## Job item
Only the lines from the one containing "Rendered at 1500 by 1125 pixels." through the last line of the listing are to be given again, exactly as they appear.
━━━ Exercise data
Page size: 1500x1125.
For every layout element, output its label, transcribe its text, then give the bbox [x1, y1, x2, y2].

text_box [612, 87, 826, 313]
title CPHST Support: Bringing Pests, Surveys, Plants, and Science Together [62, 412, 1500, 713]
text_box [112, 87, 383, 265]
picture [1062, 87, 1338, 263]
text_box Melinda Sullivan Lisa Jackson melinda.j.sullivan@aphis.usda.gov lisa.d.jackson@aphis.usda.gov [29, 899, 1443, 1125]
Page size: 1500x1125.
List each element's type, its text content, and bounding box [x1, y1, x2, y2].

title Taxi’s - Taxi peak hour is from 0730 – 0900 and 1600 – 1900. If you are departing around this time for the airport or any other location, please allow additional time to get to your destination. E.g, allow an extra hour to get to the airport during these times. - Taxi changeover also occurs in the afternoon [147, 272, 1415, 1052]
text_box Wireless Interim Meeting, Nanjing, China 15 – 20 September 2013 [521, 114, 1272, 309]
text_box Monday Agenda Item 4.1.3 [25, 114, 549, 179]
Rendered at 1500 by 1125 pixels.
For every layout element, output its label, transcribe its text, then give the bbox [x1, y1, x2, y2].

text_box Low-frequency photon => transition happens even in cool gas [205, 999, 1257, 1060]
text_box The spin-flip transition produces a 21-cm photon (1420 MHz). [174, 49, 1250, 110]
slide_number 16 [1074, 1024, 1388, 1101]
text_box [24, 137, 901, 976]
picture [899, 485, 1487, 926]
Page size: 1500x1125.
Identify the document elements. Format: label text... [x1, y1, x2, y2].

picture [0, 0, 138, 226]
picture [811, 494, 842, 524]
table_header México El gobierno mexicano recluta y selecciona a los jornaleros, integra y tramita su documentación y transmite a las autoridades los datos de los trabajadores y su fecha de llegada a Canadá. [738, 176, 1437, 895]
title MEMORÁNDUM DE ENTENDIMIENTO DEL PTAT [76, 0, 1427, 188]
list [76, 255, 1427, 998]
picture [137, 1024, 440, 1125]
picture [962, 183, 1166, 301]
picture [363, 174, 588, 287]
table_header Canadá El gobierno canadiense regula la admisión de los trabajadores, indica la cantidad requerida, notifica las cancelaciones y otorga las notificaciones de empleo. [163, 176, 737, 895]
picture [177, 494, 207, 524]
━━━━━━
## Response area
Rendered at 1500 by 1125 pixels.
For every layout element, output its label, transcribe its text, then give the bbox [x1, y1, x2, y2].

text_box Low-frequency photon => transition happens even in cool gas [205, 999, 1257, 1060]
text_box The spin-flip transition produces a 21-cm photon (1420 MHz). [174, 49, 1250, 110]
slide_number 16 [1074, 1024, 1388, 1101]
text_box [24, 137, 901, 976]
picture [899, 485, 1487, 926]
Page size: 1500x1125.
Identify the document elements. Format: label text... [x1, y1, x2, y2].

picture [0, 0, 138, 226]
picture [811, 494, 842, 524]
table_header México El gobierno mexicano recluta y selecciona a los jornaleros, integra y tramita su documentación y transmite a las autoridades los datos de los trabajadores y su fecha de llegada a Canadá. [738, 176, 1437, 895]
title MEMORÁNDUM DE ENTENDIMIENTO DEL PTAT [76, 0, 1427, 188]
list [76, 255, 1427, 998]
picture [137, 1024, 440, 1125]
picture [962, 183, 1166, 301]
picture [363, 174, 588, 287]
table_header Canadá El gobierno canadiense regula la admisión de los trabajadores, indica la cantidad requerida, notifica las cancelaciones y otorga las notificaciones de empleo. [163, 176, 737, 895]
picture [177, 494, 207, 524]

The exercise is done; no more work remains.